Collection entries
━━━━━━

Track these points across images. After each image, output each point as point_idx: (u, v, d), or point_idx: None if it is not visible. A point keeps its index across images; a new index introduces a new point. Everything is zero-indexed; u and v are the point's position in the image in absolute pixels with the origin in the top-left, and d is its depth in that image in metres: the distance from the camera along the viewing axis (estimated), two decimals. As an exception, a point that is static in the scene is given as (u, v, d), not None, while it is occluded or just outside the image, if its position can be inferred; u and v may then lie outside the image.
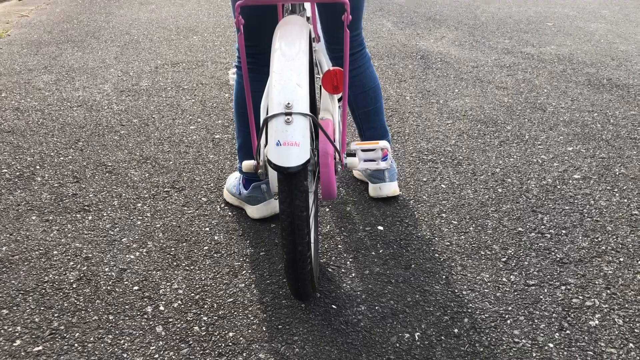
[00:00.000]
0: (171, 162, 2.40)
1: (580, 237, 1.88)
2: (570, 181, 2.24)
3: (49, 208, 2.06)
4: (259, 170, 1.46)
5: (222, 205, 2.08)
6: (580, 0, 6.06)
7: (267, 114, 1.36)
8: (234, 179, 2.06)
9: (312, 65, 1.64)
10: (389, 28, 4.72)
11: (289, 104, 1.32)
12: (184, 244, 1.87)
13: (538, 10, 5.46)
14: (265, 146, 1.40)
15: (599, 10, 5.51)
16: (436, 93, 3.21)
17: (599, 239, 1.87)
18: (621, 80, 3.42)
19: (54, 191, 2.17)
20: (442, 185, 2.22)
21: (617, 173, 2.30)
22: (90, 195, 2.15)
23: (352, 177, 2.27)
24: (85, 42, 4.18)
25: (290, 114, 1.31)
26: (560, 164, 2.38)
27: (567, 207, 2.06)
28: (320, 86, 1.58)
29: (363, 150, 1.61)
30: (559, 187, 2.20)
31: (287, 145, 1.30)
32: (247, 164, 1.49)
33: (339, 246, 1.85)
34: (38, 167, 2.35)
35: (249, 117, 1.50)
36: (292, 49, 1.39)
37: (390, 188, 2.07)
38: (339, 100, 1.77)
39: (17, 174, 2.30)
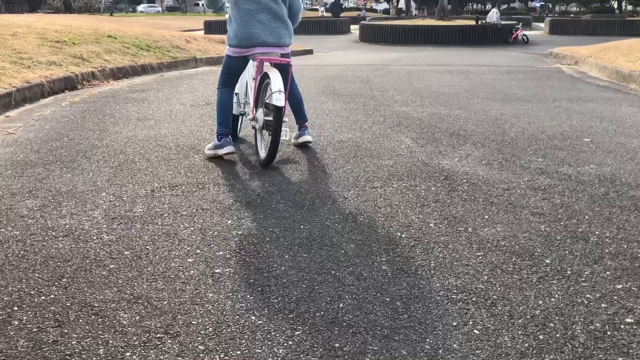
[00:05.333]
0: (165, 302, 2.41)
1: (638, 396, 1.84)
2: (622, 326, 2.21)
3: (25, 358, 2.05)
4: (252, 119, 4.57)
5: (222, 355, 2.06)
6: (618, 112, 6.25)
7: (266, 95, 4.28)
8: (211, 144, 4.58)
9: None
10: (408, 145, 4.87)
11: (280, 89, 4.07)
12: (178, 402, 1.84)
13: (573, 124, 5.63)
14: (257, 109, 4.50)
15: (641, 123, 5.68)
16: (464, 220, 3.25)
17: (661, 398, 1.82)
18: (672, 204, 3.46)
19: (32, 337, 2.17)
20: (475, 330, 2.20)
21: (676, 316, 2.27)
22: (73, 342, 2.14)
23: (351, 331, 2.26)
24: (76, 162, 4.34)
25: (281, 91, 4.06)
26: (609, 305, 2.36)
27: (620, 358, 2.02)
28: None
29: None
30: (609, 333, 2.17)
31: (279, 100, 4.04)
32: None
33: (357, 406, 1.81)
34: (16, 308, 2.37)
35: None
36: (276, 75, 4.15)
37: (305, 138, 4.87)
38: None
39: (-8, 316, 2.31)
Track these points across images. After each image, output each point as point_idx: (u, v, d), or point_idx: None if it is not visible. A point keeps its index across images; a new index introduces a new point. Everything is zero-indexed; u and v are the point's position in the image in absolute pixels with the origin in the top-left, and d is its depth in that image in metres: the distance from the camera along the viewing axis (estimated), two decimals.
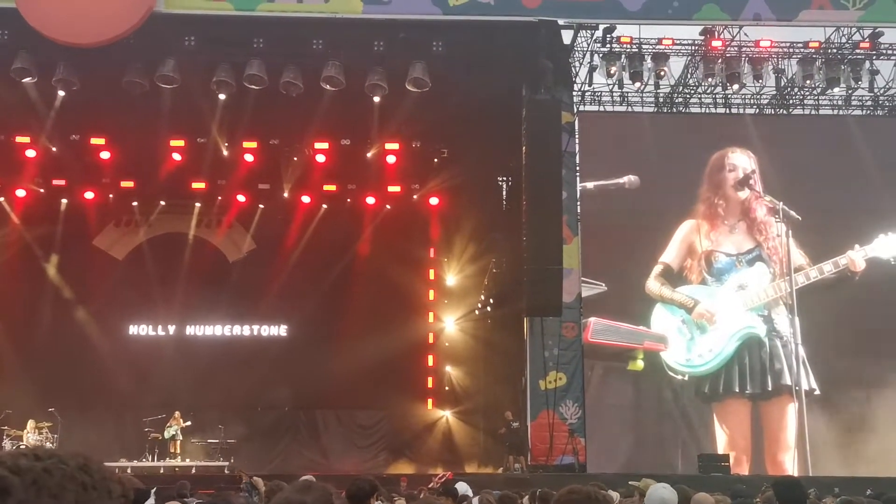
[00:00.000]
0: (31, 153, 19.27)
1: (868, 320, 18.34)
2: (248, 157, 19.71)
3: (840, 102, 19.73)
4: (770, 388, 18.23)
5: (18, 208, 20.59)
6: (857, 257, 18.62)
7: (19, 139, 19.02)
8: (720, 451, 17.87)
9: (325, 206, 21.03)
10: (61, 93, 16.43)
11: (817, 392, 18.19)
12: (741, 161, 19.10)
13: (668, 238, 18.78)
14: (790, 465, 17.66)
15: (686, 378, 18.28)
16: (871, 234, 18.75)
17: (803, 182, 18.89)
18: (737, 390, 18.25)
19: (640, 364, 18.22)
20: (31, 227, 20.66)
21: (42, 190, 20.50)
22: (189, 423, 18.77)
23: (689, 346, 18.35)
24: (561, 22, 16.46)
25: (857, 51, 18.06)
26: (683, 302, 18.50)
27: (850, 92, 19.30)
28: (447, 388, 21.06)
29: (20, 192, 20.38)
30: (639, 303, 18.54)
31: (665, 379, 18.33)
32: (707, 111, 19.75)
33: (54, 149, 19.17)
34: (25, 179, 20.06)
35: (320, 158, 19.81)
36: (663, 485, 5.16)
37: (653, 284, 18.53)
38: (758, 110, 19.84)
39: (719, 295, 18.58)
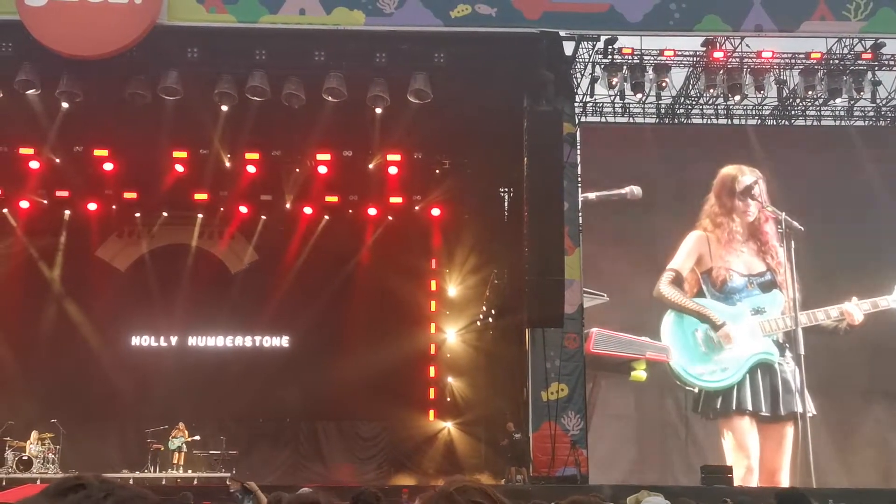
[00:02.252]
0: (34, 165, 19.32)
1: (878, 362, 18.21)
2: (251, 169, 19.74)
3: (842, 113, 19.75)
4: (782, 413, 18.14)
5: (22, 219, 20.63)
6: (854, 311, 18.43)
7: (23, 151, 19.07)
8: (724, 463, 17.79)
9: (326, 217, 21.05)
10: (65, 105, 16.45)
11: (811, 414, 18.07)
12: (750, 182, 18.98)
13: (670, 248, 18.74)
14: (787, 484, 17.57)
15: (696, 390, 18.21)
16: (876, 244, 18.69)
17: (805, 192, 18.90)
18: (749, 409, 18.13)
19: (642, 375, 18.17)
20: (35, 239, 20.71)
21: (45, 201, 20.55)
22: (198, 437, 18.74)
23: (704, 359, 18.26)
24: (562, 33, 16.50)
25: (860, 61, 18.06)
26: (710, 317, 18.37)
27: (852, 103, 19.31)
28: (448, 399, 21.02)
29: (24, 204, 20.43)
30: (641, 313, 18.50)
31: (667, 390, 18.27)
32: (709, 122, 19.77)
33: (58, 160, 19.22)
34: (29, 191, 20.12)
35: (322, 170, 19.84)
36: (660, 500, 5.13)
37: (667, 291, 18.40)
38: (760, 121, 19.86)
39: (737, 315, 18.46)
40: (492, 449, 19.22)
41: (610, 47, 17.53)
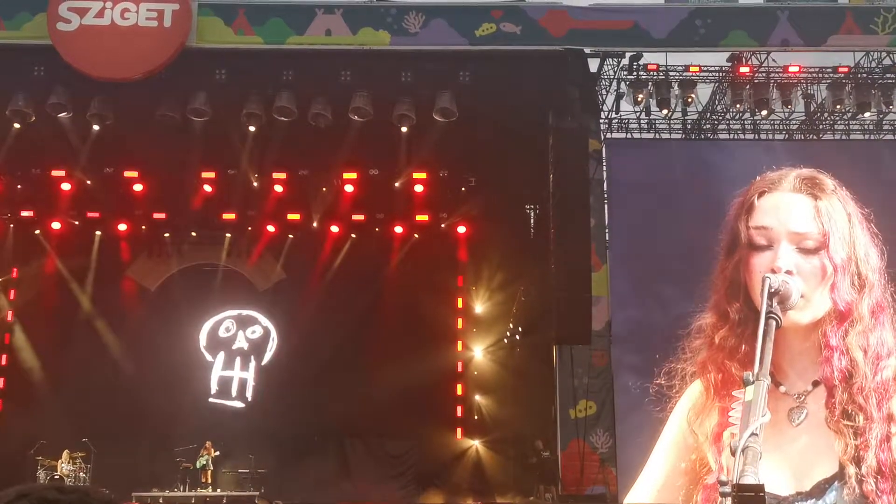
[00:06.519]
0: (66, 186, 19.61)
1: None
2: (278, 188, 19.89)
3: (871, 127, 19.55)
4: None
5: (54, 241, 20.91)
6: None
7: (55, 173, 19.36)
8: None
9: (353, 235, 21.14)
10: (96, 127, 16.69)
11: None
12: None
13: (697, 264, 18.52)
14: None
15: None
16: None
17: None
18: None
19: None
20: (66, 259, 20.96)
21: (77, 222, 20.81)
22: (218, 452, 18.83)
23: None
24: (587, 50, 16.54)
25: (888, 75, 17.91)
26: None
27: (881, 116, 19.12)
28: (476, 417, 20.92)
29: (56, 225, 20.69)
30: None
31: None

━━━━━━

Write out each line of the data exactly; the images should be left out.

Expected answer:
Track these points across images. After each image, output each point as point_idx: (u, v, d), or point_idx: None if it is not visible. A point keeps its index across images; a new index introduces a new point. Everything is zero-indexed; u and v are the point's position in the image in absolute pixels with the origin in the top-left, and d is its depth in that image in metres: the distance from the camera along the viewing axis (estimated), two decimals. As an exception, a point that is static in the scene is given as (u, v, d), not None, while it is occluded or just outside the image, if its position can be inferred; u and v may then lie outside the image.
[00:00.000]
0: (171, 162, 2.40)
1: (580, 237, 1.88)
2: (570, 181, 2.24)
3: (49, 208, 2.06)
4: (259, 170, 1.46)
5: (222, 205, 2.08)
6: (580, 0, 6.06)
7: (267, 114, 1.36)
8: (234, 179, 2.06)
9: (312, 65, 1.64)
10: (389, 28, 4.72)
11: (289, 104, 1.32)
12: (184, 244, 1.87)
13: (538, 10, 5.46)
14: (265, 146, 1.40)
15: (599, 10, 5.51)
16: (436, 93, 3.21)
17: (599, 239, 1.87)
18: (621, 80, 3.42)
19: (54, 191, 2.17)
20: (442, 185, 2.22)
21: (617, 173, 2.30)
22: (90, 195, 2.15)
23: (352, 177, 2.27)
24: (85, 42, 4.18)
25: (290, 114, 1.31)
26: (560, 164, 2.38)
27: (567, 207, 2.06)
28: (320, 86, 1.58)
29: (363, 150, 1.61)
30: (559, 187, 2.20)
31: (287, 145, 1.30)
32: (247, 164, 1.49)
33: (339, 246, 1.85)
34: (38, 167, 2.35)
35: (249, 117, 1.50)
36: (292, 49, 1.39)
37: (390, 188, 2.07)
38: (339, 100, 1.77)
39: (17, 174, 2.30)
[00:05.333]
0: (165, 302, 2.41)
1: (638, 396, 1.84)
2: (622, 326, 2.21)
3: (25, 358, 2.05)
4: (252, 119, 4.57)
5: (222, 355, 2.06)
6: (618, 112, 6.25)
7: (266, 95, 4.28)
8: (211, 144, 4.58)
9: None
10: (408, 145, 4.87)
11: (280, 89, 4.07)
12: (178, 402, 1.84)
13: (573, 124, 5.63)
14: (257, 109, 4.50)
15: (641, 123, 5.68)
16: (464, 220, 3.25)
17: (661, 398, 1.82)
18: (672, 204, 3.46)
19: (32, 337, 2.17)
20: (475, 330, 2.20)
21: (676, 316, 2.27)
22: (73, 342, 2.14)
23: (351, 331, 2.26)
24: (76, 162, 4.34)
25: (281, 91, 4.06)
26: (609, 305, 2.36)
27: (620, 358, 2.02)
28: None
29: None
30: (609, 333, 2.17)
31: (279, 100, 4.04)
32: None
33: (357, 406, 1.81)
34: (16, 308, 2.37)
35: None
36: (276, 75, 4.15)
37: (305, 138, 4.87)
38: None
39: (-8, 316, 2.31)
Track these points across images. After each image, output each point as point_idx: (u, v, d), or point_idx: None if it is not visible. A point keeps its index across images; a new index introduces a new point. Everything is zero-indexed; u and v are the point's position in the image in absolute pixels with the origin in the top-left, and d is its depth in that image in metres: the distance from the camera along the viewing axis (estimated), two decimals.
[00:00.000]
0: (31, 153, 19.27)
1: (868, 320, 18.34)
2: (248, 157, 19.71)
3: (840, 102, 19.73)
4: (770, 388, 18.23)
5: (18, 208, 20.59)
6: (857, 257, 18.62)
7: (19, 139, 19.02)
8: (720, 451, 17.87)
9: (325, 206, 21.03)
10: (61, 93, 16.43)
11: (817, 392, 18.19)
12: (741, 161, 19.10)
13: (668, 238, 18.78)
14: (790, 465, 17.66)
15: (686, 378, 18.28)
16: (871, 234, 18.75)
17: (803, 182, 18.89)
18: (737, 390, 18.25)
19: (640, 364, 18.22)
20: (31, 227, 20.66)
21: (42, 190, 20.50)
22: (189, 423, 18.77)
23: (689, 346, 18.35)
24: (561, 22, 16.46)
25: (857, 51, 18.06)
26: (683, 302, 18.50)
27: (850, 92, 19.30)
28: (447, 388, 21.06)
29: (20, 192, 20.38)
30: (639, 303, 18.54)
31: (665, 379, 18.33)
32: (707, 111, 19.75)
33: (54, 149, 19.17)
34: (25, 179, 20.06)
35: (320, 158, 19.81)
36: (663, 485, 5.16)
37: (653, 284, 18.53)
38: (758, 110, 19.84)
39: (719, 295, 18.58)
[00:02.252]
0: (34, 165, 19.32)
1: (878, 362, 18.21)
2: (251, 169, 19.74)
3: (842, 113, 19.75)
4: (782, 413, 18.14)
5: (22, 219, 20.63)
6: (854, 311, 18.43)
7: (23, 151, 19.07)
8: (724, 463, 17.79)
9: (326, 217, 21.05)
10: (65, 105, 16.45)
11: (811, 414, 18.07)
12: (750, 182, 18.98)
13: (670, 248, 18.74)
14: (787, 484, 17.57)
15: (696, 390, 18.21)
16: (876, 244, 18.69)
17: (805, 192, 18.90)
18: (749, 409, 18.13)
19: (642, 375, 18.17)
20: (35, 239, 20.71)
21: (45, 201, 20.55)
22: (198, 437, 18.74)
23: (704, 359, 18.26)
24: (562, 33, 16.50)
25: (860, 61, 18.06)
26: (710, 317, 18.37)
27: (852, 103, 19.31)
28: (448, 399, 21.02)
29: (24, 204, 20.43)
30: (641, 313, 18.50)
31: (667, 390, 18.27)
32: (709, 122, 19.77)
33: (58, 160, 19.22)
34: (29, 191, 20.12)
35: (322, 170, 19.84)
36: (660, 500, 5.13)
37: (667, 291, 18.40)
38: (760, 121, 19.86)
39: (737, 315, 18.46)
40: (492, 449, 19.22)
41: (610, 47, 17.53)
[00:06.519]
0: (66, 186, 19.61)
1: None
2: (278, 188, 19.89)
3: (871, 127, 19.55)
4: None
5: (54, 241, 20.91)
6: None
7: (55, 173, 19.36)
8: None
9: (353, 235, 21.14)
10: (96, 127, 16.69)
11: None
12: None
13: (697, 264, 18.52)
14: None
15: None
16: None
17: None
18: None
19: None
20: (66, 259, 20.96)
21: (77, 222, 20.81)
22: (218, 452, 18.83)
23: None
24: (587, 50, 16.54)
25: (888, 75, 17.91)
26: None
27: (881, 116, 19.12)
28: (476, 417, 20.92)
29: (56, 225, 20.69)
30: None
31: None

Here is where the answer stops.